• _Exercise_
The records below are made of lines; count those holding the word "ankle" and give the number only.

• _Given information_
====

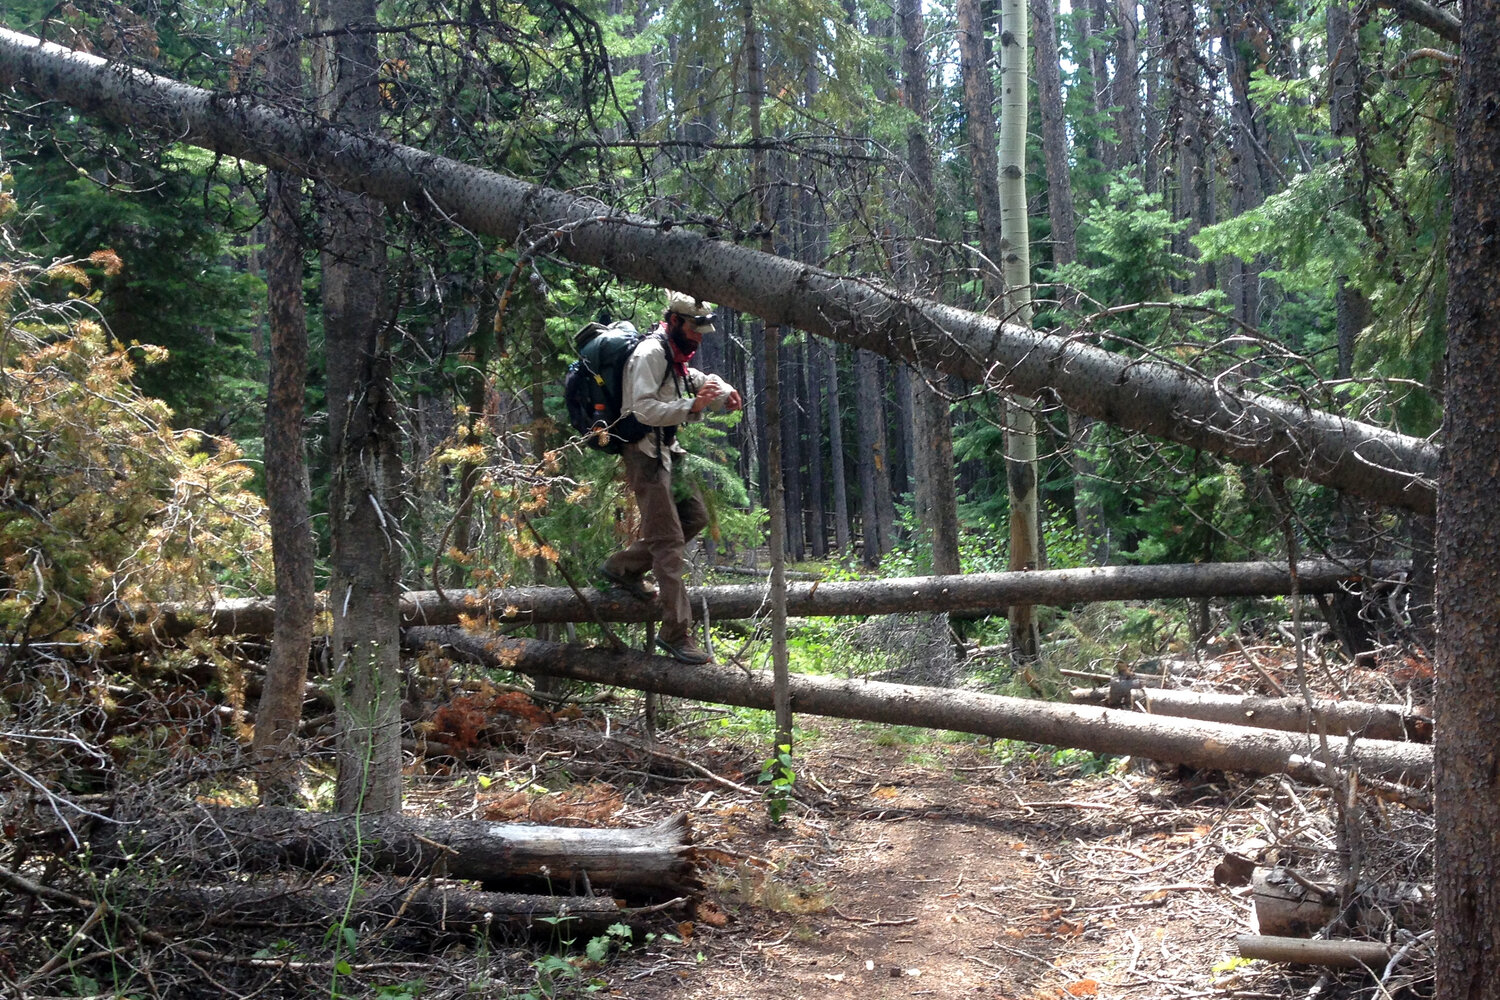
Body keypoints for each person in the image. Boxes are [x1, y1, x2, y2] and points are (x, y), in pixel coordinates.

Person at [598, 290, 742, 664]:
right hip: (644, 456)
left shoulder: (674, 353)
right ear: (676, 321)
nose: (698, 337)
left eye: (702, 331)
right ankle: (676, 633)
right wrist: (690, 407)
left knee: (695, 517)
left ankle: (622, 568)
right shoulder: (650, 353)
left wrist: (723, 392)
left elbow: (695, 378)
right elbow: (642, 409)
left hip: (667, 452)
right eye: (695, 329)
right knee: (669, 542)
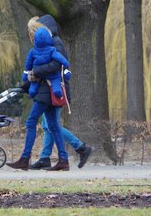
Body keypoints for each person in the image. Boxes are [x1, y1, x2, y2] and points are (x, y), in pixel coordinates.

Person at [7, 14, 91, 171]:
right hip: (49, 90)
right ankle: (57, 159)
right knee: (51, 125)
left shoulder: (54, 44)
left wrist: (35, 72)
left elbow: (56, 66)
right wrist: (25, 85)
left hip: (51, 90)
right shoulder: (49, 44)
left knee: (36, 123)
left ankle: (29, 158)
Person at [23, 26, 69, 98]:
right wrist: (66, 64)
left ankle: (32, 90)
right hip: (50, 73)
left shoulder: (32, 51)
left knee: (34, 82)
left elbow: (28, 63)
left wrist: (26, 73)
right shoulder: (52, 50)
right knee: (56, 78)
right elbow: (60, 58)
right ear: (48, 38)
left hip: (37, 72)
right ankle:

====

• _Result for this exercise_
6